Con el tiempo el concepto de cinismo fue cambiando, y pasó a significar, a partir del XVIII, “incredulidad en la sinceridad o la bondad de los motivos y acciones humanas”. Hoy la RAE lo define como “desvergüenza en el mentir o en la defensa y práctica de acciones o doctrinas vituperables”. Por ejemplo, dar dinero a Ucrania y luego comprar gas ruso por lo bajinis, o rasgarse las vestiduras por las lindezas que salen por la boquita de Trump y luego ir a ver a Zelensky a decirle que oye, que las tierras raras se las podría quedar Europa a cambio de pagar las armas. Todo eso un poquito cínico sí que es. Caprichos del destino que a nuestro presidente lo hayan acabado llamando “Perro” Sánchez.
Donald Trump, por ejemplo, no es cínico: él dijo que iba a hacer cosas nazis si lo eligen, y hace cosas nazis. Es nazi, pero es coherente. Lo cual, por alguna razón que se me escapa, es digno de alabanza.
Termino ya, con algo que me deja estupefacto: se afirma por ahí que Trump no es peor político que los líderes europeos. Esto, quizá, además de un ejercicio de cinismo, lo sea también de idiotez. No sé si de la acepción actual o de la antigua. Pero en fin, ya lo dijo Shakespeare en Rey Lear:
¡Desastrosos tiempos en que los locos sirven de guía a los ciegos!
A estas alturas, yo no sé si soy idiota, estúpido, ciego o loco, o soy un necio que se cree sabio. Con todo esto del shock and awe, bien, lo que es estar bien, no estoy. Tendré que seguir consultando el diccionario, o pasarme a La Isla de las Tentaciones.
Coda Musical
Por supuesto: “American Idiot”, de Greenday. No lo he podido evitar. Pero es que la canción es buenísima.

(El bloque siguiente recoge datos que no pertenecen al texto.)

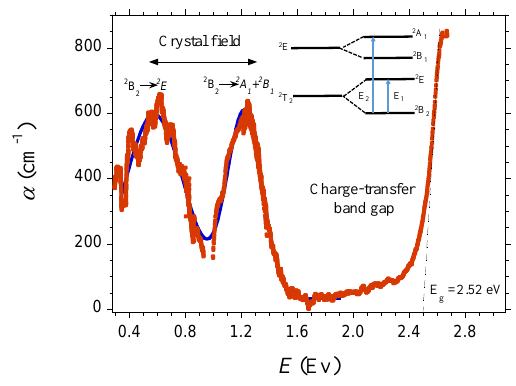
Figure 1: Optical absorption spectrum of Cs 2 CuCl 4 at ambient conditions. The blue line represents the fit of the experimental points to the sum of two Gaussian profiles. The crystal-field bands correspond to crystal- field d-d transitions: 2 B 2 → 2 E (0.55 eV) and 2 B 2 → 2 A 1 (1.30 eV) in D 2 d symmetry. The high-energy ab- sorption threshold corresponds to the Cl − → Cu 2+ CT band gap, which is E g = 2.52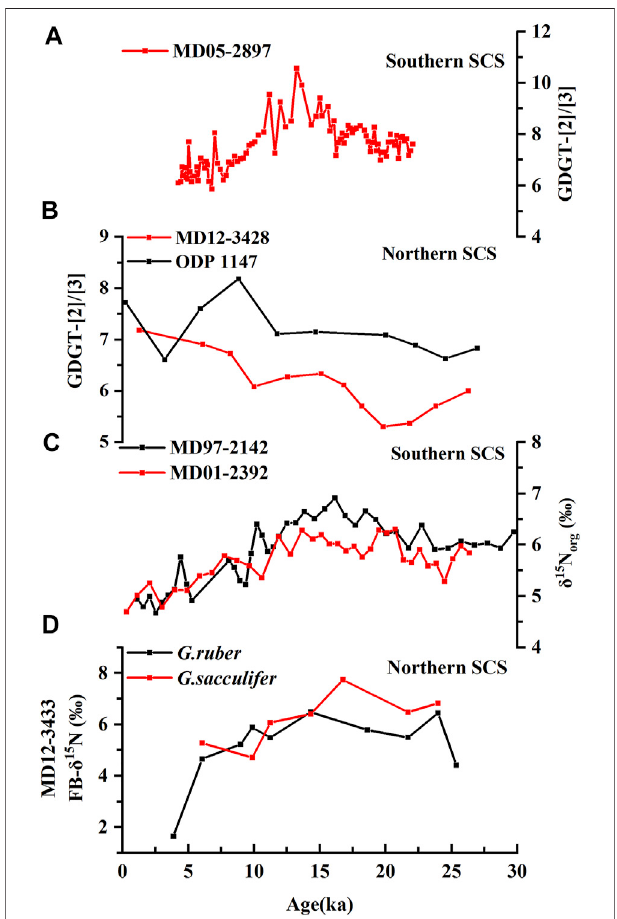
FIGURE2| Comparison of the relationship between nitrogen fi xation and archaeal ammoxidation in the northern and southern SCS since 30 ka. (A) δ 15 N org values of southern cores MD01-2392 (Dong et al., 2019) and MD97-2142 (Ren et al., 2017). (B) Nitrogen isotope FB- δ 15 N of planktic foraminifers in northern core MD12-3433 (Wang et al., 2018). (C) GDGT-[2]/[3] ratio of southern core MD05-2897 (Dong et al., 2015); (D) GDGT-[2]/[3] ratio of northern cores MD12-3428 (Dong et al., 2018) and ODP 1147 (Li et al., 2013).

Un imbécil era en la antigua Roma una persona que no necesitaba bastón para caminar, y era por lo tanto alguien joven. Se asimiló juventud con inmadurez, inmadurez con falta de conocimientos, y llamar a alguien imbécil terminó siendo un insulto al tomarlo por tonto o falto de inteligencia. También la ciencia médica se apropió del término para su vocabulario, definiendo la imbecilidad como un “estado de debilidad intelectual caracterizado clínicamente por aptitudes psíquicas rudimentarias, consecutivas a un desarrollo cerebral insuficiente, congenital o adquirido”. El hecho de no necesitar bastón no da derecho, por lo tanto, a cobrar una pensión de incapacidad en la Argentina.
Es complicado, sí ¿y qué? Yo voy a tomar hamburguesas a un sitio que se llama Alfredo’s Barbacoa, sin saber que en realidad estoy cenando en una “estructura elevada de madera que los indígenas taínos usaban para descansar o curar la carne, propiedad del aconsejado por los elfos”. Búsquenlo y verán.